Whilst, of course, there is no direct proportionality between wealth and invention (to an extent) it also stands that a company which has invented a whole wide range of technologies (as you claim several time that AMD has) should make quite a bit of capital from those ventures. Ergo, if AMD really had played such a huge part in everything that you have said that they have then they would be in a considerably better financial position right now.

[sarcasm mode] but you forget that AMD do everything for the betterment of mankind, not for material gain [/sarcasm mode]
 
Whilst, of course, there is no direct proportionality between wealth and invention (to an extent) it also stands that a company which has invented a whole wide range of technologies (as you claim several time that AMD has) should make quite a bit of capital from those ventures. Ergo, if AMD really had played such a huge part in everything that you have said that they have then they would be in a considerably better financial position right now.

I think somebody has fundamentally missed the point of open source......

If you charge £5 for every display port connector...... no one uses it, it doesn't become an industry standard, we get left with DVI.

The entire point of making these things open is to reduce the cost vs things that exist and cost money.

Display port was better for AMD< was better for the industry and was better for monitors, if AMD kept hold of it and charged for it, no one would have used it.

This is the fundamental point you're missing, making something that benefits everyone(including themselves) then making it effectively free helps it get actual widespread adoption. Charging for it just stunts a standard completely and we'd be stuck on dvi or hdmi.
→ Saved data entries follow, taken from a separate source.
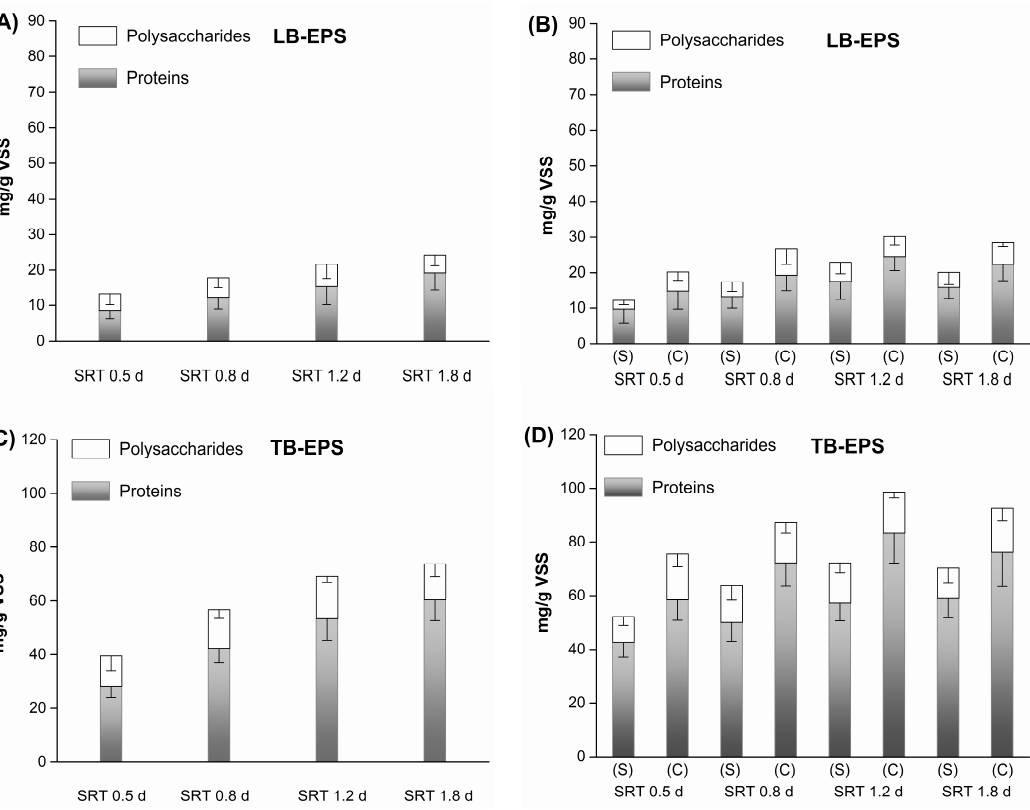
Figure 4. Specific proteins and polysaccharides concentrations of the (top) loosely bound (LB) and (bottom) tightly bound (TB) extracellular polymeric substances (EPS) fractions at different SRTs for ( A , C ) HL-MBR and ( B , D ) HRCS-MBR. Error bars show standard errors.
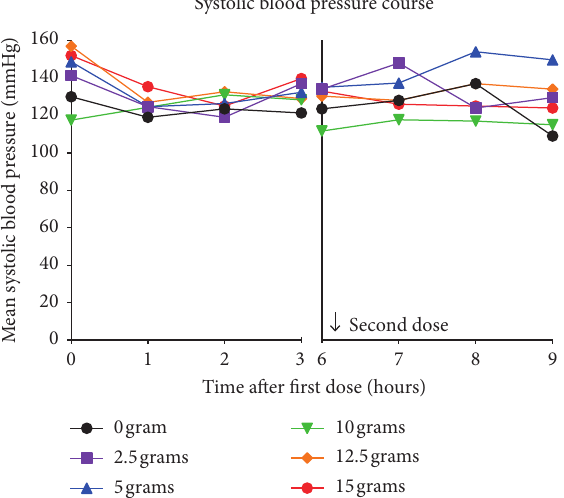
Figure 1: Systolic blood pressure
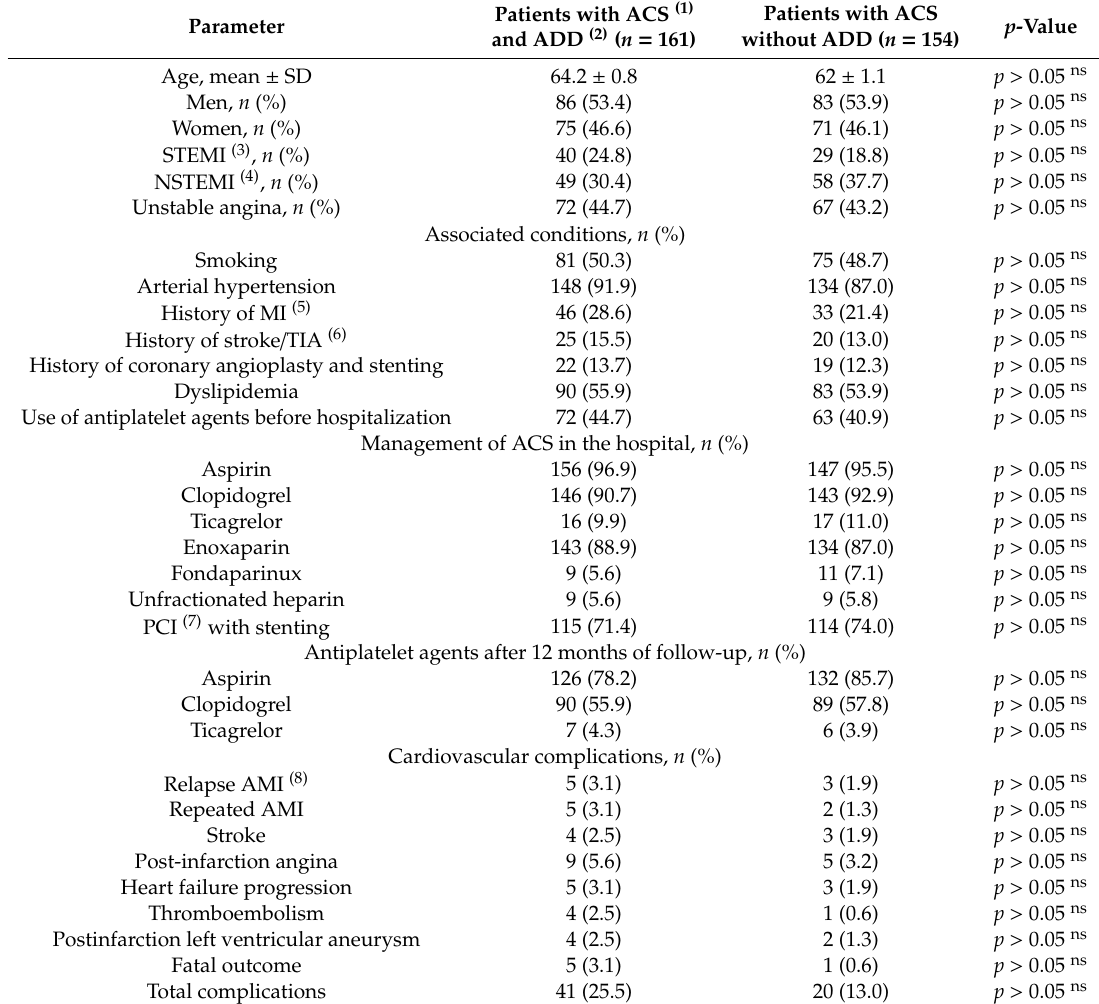
Table 1. Patient characteristics and results of patient follow-up 12 months after inclusion in the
Even as it is with display port being free we still can't get these idiots to kill off legacy or expensive lesser alternatives. Too many people have their hands in the jar, Sony iirc get money from HDMI, and were a much bigger player when HD TV's came out, and got HDMI as an effective standard. Display port came out, surpassed it, is cheaper yet we still have HDMI. We've had years of problems post 1080p in terms of refresh rates and higher resolutions, it's entirely down to what cables are standard and who uses them, who controls the standards.

Till AMD designed and wrote a standard for display port for 4k there wasn't a standard single cable 4k implementation......... it's ridiculous but that is how the industry goes.
 
They do it for love, not money

[sarcasm mode] but you forget that AMD do everything for the betterment of mankind, not for material gain [/sarcasm mode]

You do know it's Nvidia guys, in discussions like these that consistently try to push that agenda.... when they have nothing substantial to add to a conversation or any "nvidia pushed standards for everyone" to counter with... they try to mock and put down.

As usual you bring nothing to a thread, well done.
 
Q: Who is the designer of the DisplayPort standard?

The interface is designed by VESA – Video Electronics Standards Association. This is a association that contains of NEC Home Electronics, Westeren Digital/Paradise Systems, Video 7, Tecmar, STB Systems, Renaissance GRX, Orchid Technology, Genoa Systems and ATI Technologies.Q: When where DisplayPort invented/produced?

http://www.displayport.net/faq-about-displayport/

Funny that I don't see AMD mentioned, ATI on the other hand are mentioned, and display port was designed in 2006 the same year that AMD bought ATI.